Делая копии с картин и портретов, Николай Ива­нович не переставал писать этюды и картины для себя, наращивая, как он выразился, практикой то, что недо­брал в училище. Все чаще выбирался с этюдником на Волгу, в Жигули. Поначалу увлекся графикой, помогав­шей живописи. Потом, по его выражению, «творческо­му процессу живописи окончательно предпочел во мно­гом механическое ремесло графики». Говоря так, он, естественно, имел в виду не создание самого рисунка, а печатание на станке, когда уже не работает чувство, фантазия, когда творческое волнение, уступает место обыкновенным физическим усилиям.
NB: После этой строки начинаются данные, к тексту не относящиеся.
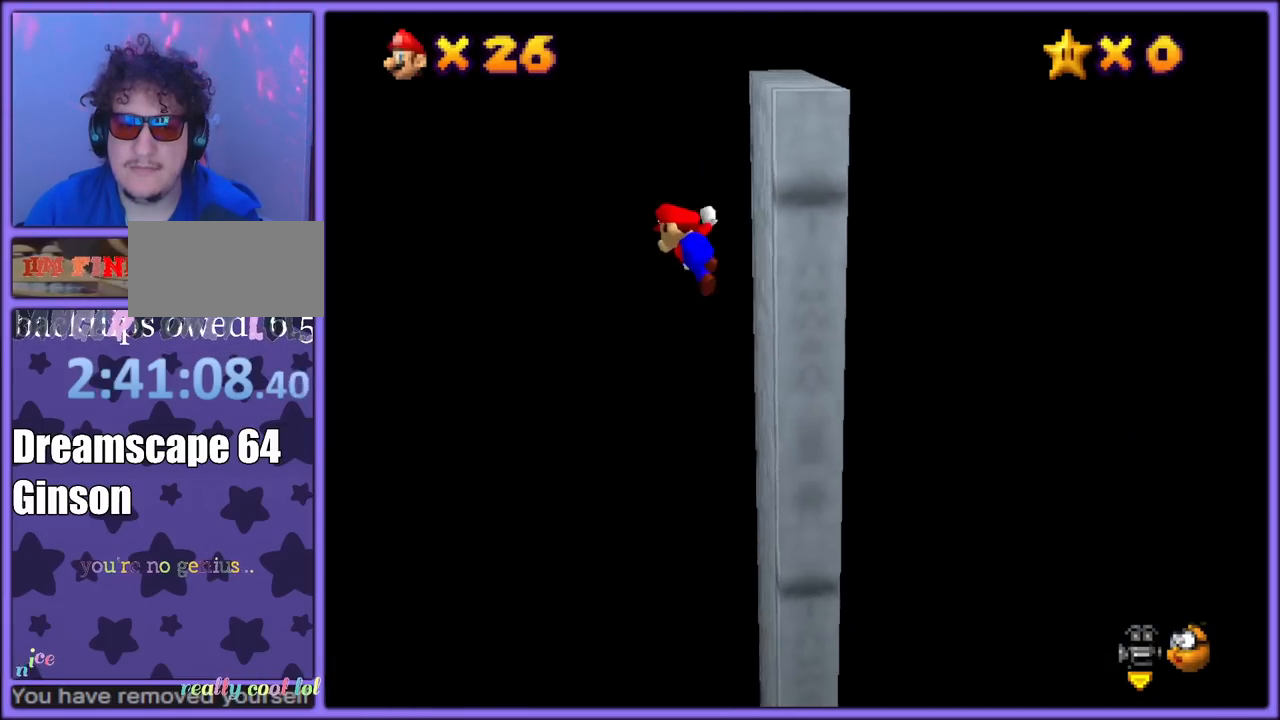
Gameplay with a controller (Nintendo layout); each line is a JSON object with the inputs held at the frame after it (dt_ms = milliseconds from this image to that frame). "button_events" lists button changes between this image and that frame as [ms after this image, input, new state], when the widget could be followed in between (sticks are given only as held states). Not read: L1 L3 R3.
{"dt_ms": 1000, "buttons": ["A"], "left_stick": "right", "button_events": [[733, "A", "up"], [900, "A", "down"]]}
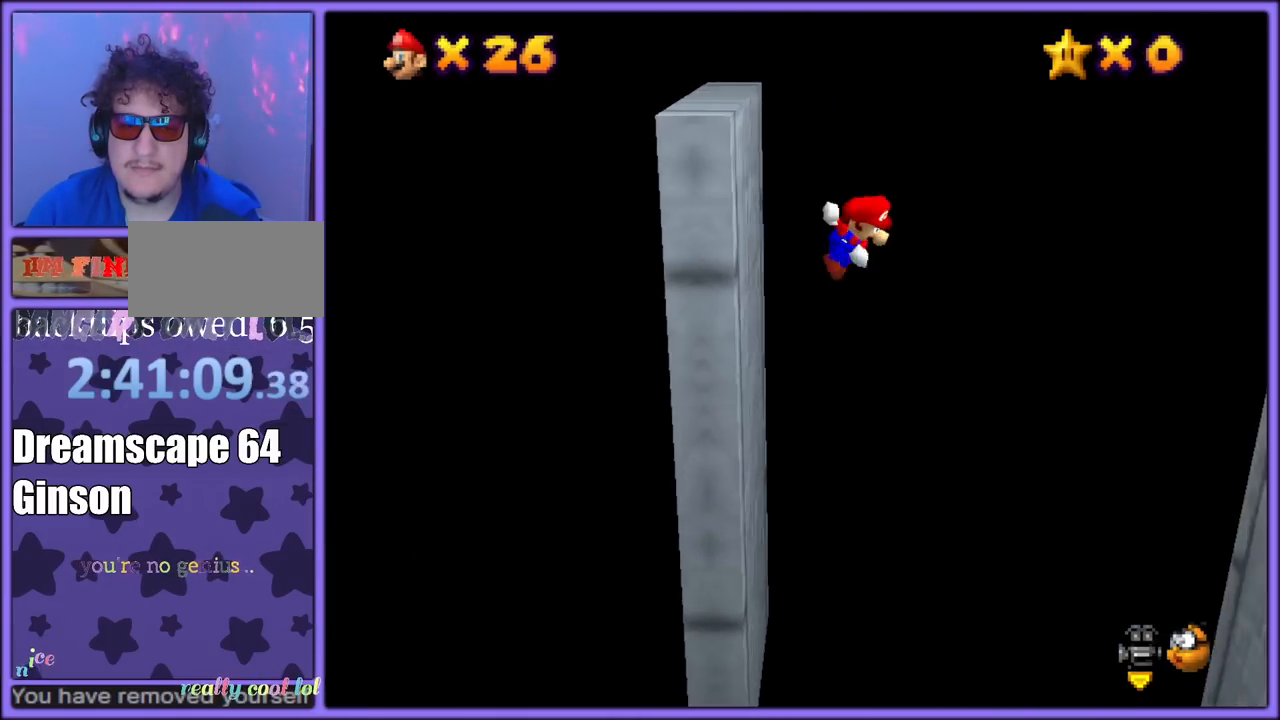
{"dt_ms": 500, "buttons": ["A"], "left_stick": "right", "button_events": []}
Быть может, еще поэтому он часто стал обращаться к двухцветной гра­фике и заметно в этом преуспел. Во всяком случае, кто бы ни приходил ко мне, неизменно останавливал свое внимание на подаренном им прекрасном двухцветном ???? листе «Устье Самары».

Шли годы, графические и живописные картины Ни­колая Ивановича все чаще стали появляться на различ­ных выставках — областных, зональных, в Москве, Болгарии, а сам он был принят в члены Союза худож­ников СССР. Вот, пожалуй, и все…

Да, чуть не забыл! На его персональной выставке картина «Артподготовка» была расположена прямо на­против, через зал, такого же большого полотна «Жигу­левские Ворота», повторю, одного из впечатляющих, на мой взгляд, в творчестве художника. Так война и мир фронтовика-живописца сошлись в одном его отчете — итоге многолетней работы.

Разумеется, я спросил его, почему он все-таки лишь один-единственный раз всерьез обратился к войне?

— Скорее всего потому, что война не моя тема, — ответил он по-солдатски кратко.

О его же теме убедительно говорили многочислен­ные лирические, пейзажные картины, представленные в просторной экспозиции персональной выставки, и те, тоже многие, что не уместились в ней и ждут своего «премьерного часа» в мастерской.